Communément appelée « Pala » on encore « Late Blight », cette maladie vivrière peut aussi viser la pomme d’amour, prévient le président de la Small Planters’ Association, Kripalloo Sunghoon.

« C’est un champignon qui attaque rapidement les plantations, une fois affectée, les plantes ne peuvent plus s’adonner à la photosynthèse ». 

En ce qu’il s’agit des symptômes, des petites tâches noires apparaissent sur les feuilles jusqu’à que la zone noircie, arrêtant ainsi la croissance de la zone. « C’est irreversible », soutient-il.

Le président de la Small Planters’ Association, explique que c’est le climat froid qui favorise la croissance de ce champignon. « Avec le changement climatique et l’anticyclone qui n’arrangent rien », ajoute-t-il.

La Food and Agricultural Research and Extension Unit (FAREI) a déjà alerté les planteurs de l’île afin que les mesures soient prises pour la prochaine récolte. Valeur du jour, l’île compte environ 1 000 arpents de culture de pommes de terre pour la première saison de cette année.

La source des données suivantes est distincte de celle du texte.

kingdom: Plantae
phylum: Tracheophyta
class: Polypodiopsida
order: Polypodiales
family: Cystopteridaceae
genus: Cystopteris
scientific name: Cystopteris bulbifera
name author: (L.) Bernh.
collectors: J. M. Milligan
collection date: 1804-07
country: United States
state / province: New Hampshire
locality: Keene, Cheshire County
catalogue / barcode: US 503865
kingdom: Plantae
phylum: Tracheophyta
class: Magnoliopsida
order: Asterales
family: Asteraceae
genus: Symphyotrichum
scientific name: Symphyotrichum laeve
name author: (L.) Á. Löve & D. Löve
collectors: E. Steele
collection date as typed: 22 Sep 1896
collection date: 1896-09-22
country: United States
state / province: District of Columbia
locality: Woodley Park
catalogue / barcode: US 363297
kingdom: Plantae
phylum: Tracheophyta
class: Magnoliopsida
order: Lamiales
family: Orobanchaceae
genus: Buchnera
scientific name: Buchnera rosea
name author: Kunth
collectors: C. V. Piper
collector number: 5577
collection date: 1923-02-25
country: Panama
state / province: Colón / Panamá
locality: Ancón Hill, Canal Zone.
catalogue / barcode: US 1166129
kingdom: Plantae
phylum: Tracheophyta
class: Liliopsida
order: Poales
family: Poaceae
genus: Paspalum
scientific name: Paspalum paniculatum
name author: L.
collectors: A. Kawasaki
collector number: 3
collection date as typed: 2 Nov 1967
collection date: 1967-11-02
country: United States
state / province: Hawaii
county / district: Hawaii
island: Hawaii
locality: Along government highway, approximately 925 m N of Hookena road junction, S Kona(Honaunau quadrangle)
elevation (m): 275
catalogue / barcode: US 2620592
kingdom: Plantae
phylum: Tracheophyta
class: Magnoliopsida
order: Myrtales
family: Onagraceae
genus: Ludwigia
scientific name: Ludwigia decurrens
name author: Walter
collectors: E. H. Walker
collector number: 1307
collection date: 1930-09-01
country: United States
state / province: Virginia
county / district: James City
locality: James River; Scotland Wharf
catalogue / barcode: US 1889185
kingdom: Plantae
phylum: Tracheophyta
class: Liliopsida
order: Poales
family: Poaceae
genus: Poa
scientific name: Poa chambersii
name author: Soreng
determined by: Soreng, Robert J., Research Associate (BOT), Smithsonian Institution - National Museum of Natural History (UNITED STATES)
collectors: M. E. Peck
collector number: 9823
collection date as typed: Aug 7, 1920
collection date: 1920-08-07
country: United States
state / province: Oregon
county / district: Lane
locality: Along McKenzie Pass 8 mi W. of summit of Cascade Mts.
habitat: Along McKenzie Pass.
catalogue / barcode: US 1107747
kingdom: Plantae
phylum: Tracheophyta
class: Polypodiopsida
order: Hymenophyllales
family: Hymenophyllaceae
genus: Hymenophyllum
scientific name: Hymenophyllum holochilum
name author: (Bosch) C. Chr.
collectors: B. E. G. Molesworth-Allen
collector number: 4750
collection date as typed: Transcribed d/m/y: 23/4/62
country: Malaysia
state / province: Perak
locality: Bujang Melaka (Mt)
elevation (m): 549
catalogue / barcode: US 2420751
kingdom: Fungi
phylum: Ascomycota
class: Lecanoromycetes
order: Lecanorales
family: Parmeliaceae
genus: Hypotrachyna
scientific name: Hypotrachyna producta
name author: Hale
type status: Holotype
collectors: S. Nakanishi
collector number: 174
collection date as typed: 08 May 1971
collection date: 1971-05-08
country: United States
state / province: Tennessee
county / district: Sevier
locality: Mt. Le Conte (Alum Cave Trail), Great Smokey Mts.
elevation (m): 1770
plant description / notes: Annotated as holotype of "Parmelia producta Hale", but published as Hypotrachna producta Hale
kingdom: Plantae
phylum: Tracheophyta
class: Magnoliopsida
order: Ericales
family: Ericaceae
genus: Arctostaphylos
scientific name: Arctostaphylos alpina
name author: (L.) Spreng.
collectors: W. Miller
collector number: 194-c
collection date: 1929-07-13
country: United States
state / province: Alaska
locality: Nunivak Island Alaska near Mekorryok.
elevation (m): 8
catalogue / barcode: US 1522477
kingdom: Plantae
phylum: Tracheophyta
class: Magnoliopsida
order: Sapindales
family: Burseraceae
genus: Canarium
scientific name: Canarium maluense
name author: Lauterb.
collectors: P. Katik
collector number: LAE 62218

« Ce sont de grosses pertes pour un planteur, à savoir qu’un arpent pour la culture de pomme de terre peut coûter presque Rs 150 000 à un planteur », déclare le président de la Small Planters’ Association.

En ce qu’il s’agit des ventes sur le marché: “Il faudra s’attendre à moins de pomme de terre mais pas de pénurie. C’est une commodité contrôlée sur notre marché. S’il y a des manques, des pommes de terre seront importées ».